Submitted: 12 Jan 2004 8:24 Modified: 12 Jan 2004 8:55
Reporter: Michel Onoff Email Updates:
Status: Closed Impact on me:
None 
Category:Connector / J Severity:S2 (Serious)
Version:3.0.9 and 3.1.0 OS:Windows (Windows 2K)
Assigned to: CPU Architecture:Any

[12 Jan 2004 8:24] Michel Onoff
Description:
When reaching too many connections to the server (100 in the default configuration), the JDBC driver throws a SQLException ex with:

java.sql.SQLException: Server configuration denies access to data source
0 as ex.getErrorCode()
08001 as ex.getSQLState()

There seems to be no way to detect that too many connections have been reached through JDBC.

How to repeat:
Simply write the simplest Java program that opens connections in an endless loop, stores them in an ArrayList to avoid garbage collection, and catches the SQLException by printing the relevant information.
[12 Jan 2004 8:45] Michel Onoff
A sample program that produces the misleading SQLException is:

package test;

import java.sql.DriverManager;
import java.sql.SQLException;
import java.util.ArrayList;
import java.util.List;

public class ConnectionCounter {

  public static void main(String[] args) {
    int connectionCount = 0;
    List conns = new ArrayList();
    try {
      Class.forName("com.mysql.jdbc.Driver").newInstance();
      System.out.println("now");
      while (true) {
        conns.add(
          DriverManager.getConnection(
            "jdbc:mysql://localhost/test",
            "root",
            ""));
        ++connectionCount;
      }
    }
    catch (SQLException e) {
      e.printStackTrace();
      System.out.println(e.getErrorCode());
      System.out.println(e.getSQLState());
      System.out.println(connectionCount);
    }
    catch (Exception e) {
      e.printStackTrace();
    }
  }

}
[12 Jan 2004 8:55] Mark Matthews
Thank you for your bug report.
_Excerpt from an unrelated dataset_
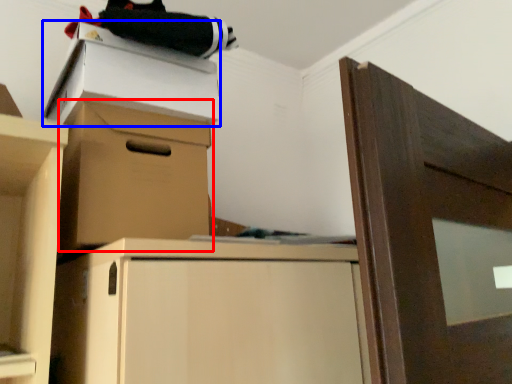
Question: Which object is closer to the camera taking this photo, cabinetry (highlighted by a red box) or cardboard box (highlighted by a blue box)?

Choices:
 (A) cabinetry
 (B) cardboard box

Answer: (A)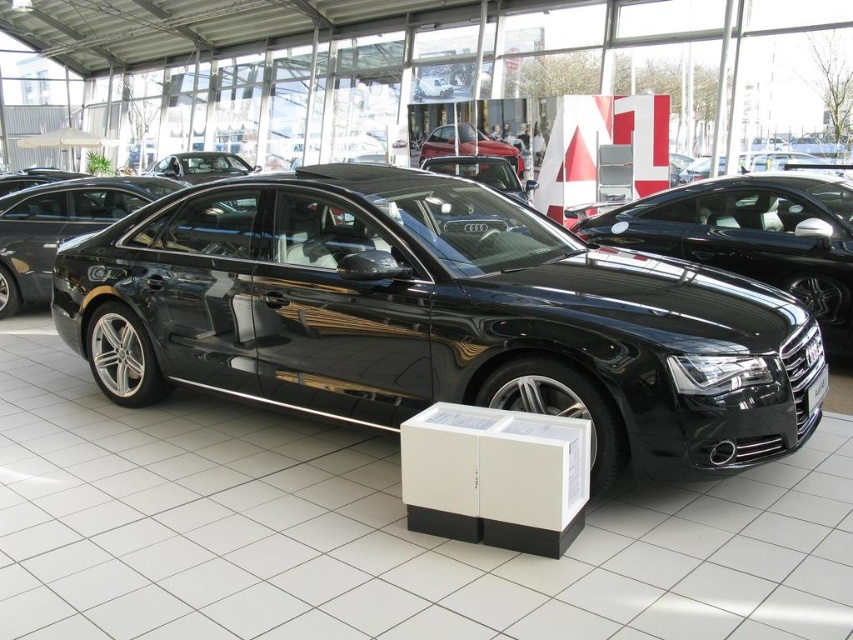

This issue has been committed to our
source repository of that product and will be incorporated into the
next release.

If necessary, you can access the source repository and build the latest
available version, including the bugfix, yourself. More information 
about accessing the source trees is available at
    http://www.mysql.com/doc/en/Installing_source_tree.html

Additional info:

Please try a nightly build of either 3.0.x or 3.1.x from http://downloads.mysql.com/snapshots.php

The latest versions of the driver read the error message from the server in this case, and it can be retrieved via SQLException.getMessage().